● Record excerpts
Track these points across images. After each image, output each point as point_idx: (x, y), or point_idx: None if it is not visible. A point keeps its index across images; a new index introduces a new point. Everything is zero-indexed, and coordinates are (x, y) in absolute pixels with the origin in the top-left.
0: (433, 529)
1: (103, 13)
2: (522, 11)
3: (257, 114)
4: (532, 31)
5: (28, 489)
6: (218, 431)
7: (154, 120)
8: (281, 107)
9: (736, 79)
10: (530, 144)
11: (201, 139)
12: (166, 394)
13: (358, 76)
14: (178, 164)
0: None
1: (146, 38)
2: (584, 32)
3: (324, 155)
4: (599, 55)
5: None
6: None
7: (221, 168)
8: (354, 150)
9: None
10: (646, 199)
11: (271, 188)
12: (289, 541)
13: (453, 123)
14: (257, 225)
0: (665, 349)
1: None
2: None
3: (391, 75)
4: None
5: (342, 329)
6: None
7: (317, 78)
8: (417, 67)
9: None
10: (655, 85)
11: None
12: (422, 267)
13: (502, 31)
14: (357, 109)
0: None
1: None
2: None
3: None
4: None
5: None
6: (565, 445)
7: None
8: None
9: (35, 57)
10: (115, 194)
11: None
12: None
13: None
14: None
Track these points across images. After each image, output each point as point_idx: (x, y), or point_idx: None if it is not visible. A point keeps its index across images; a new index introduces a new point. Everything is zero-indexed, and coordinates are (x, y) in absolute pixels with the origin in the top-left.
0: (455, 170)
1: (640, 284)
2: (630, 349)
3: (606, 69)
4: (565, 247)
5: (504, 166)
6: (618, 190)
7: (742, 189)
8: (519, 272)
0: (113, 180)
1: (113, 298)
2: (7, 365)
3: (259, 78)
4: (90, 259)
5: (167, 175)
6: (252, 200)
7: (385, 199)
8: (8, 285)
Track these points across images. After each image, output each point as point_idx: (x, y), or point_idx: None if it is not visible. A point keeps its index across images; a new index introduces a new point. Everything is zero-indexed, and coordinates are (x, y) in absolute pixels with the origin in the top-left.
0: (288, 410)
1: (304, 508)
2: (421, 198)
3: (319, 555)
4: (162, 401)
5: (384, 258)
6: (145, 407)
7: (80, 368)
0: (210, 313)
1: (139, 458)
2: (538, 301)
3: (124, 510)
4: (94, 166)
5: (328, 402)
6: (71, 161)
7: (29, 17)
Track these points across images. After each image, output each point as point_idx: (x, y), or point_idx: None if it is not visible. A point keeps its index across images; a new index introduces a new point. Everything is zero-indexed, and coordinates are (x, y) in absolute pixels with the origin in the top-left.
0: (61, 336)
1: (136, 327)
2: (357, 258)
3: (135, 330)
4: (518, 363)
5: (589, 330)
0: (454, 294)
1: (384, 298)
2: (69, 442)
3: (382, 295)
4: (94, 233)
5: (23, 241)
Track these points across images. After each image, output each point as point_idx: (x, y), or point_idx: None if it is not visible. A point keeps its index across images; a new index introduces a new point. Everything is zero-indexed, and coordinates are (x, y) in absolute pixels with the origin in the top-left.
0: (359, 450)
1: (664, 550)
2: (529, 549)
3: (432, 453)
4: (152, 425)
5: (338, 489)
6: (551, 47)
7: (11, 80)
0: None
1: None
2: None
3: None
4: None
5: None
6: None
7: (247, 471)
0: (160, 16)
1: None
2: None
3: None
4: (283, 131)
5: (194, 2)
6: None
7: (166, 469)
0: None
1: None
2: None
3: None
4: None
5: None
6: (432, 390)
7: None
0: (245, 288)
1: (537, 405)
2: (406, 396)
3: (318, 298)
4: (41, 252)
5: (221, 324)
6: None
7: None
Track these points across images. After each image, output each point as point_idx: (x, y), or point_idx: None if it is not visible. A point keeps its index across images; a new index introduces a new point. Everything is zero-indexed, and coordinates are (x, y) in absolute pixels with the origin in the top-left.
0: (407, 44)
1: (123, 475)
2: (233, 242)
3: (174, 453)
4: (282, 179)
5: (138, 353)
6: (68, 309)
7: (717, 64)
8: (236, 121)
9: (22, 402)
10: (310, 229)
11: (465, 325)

● Exercise instructions
Reproduce the records from their first line through the line that contains "8: (8, 285)", keeping both ends.

● Answer to this task
Track these points across images. After each image, output each point as point_idx: (x, y), or point_idx: None if it is not visible. A point keeps its index across images; a new index introduces a new point. Everything is zero-indexed, and coordinates are (x, y) in absolute pixels with the origin in the top-left.
0: (433, 529)
1: (103, 13)
2: (522, 11)
3: (257, 114)
4: (532, 31)
5: (28, 489)
6: (218, 431)
7: (154, 120)
8: (281, 107)
9: (736, 79)
10: (530, 144)
11: (201, 139)
12: (166, 394)
13: (358, 76)
14: (178, 164)
0: None
1: (146, 38)
2: (584, 32)
3: (324, 155)
4: (599, 55)
5: None
6: None
7: (221, 168)
8: (354, 150)
9: None
10: (646, 199)
11: (271, 188)
12: (289, 541)
13: (453, 123)
14: (257, 225)
0: (665, 349)
1: None
2: None
3: (391, 75)
4: None
5: (342, 329)
6: None
7: (317, 78)
8: (417, 67)
9: None
10: (655, 85)
11: None
12: (422, 267)
13: (502, 31)
14: (357, 109)
0: None
1: None
2: None
3: None
4: None
5: None
6: (565, 445)
7: None
8: None
9: (35, 57)
10: (115, 194)
11: None
12: None
13: None
14: None
Track these points across images. After each image, output each point as point_idx: (x, y), or point_idx: None if it is not visible. A point keeps its index across images; a new index introduces a new point. Everything is zero-indexed, and coordinates are (x, y) in absolute pixels with the origin in the top-left.
0: (455, 170)
1: (640, 284)
2: (630, 349)
3: (606, 69)
4: (565, 247)
5: (504, 166)
6: (618, 190)
7: (742, 189)
8: (519, 272)
0: (113, 180)
1: (113, 298)
2: (7, 365)
3: (259, 78)
4: (90, 259)
5: (167, 175)
6: (252, 200)
7: (385, 199)
8: (8, 285)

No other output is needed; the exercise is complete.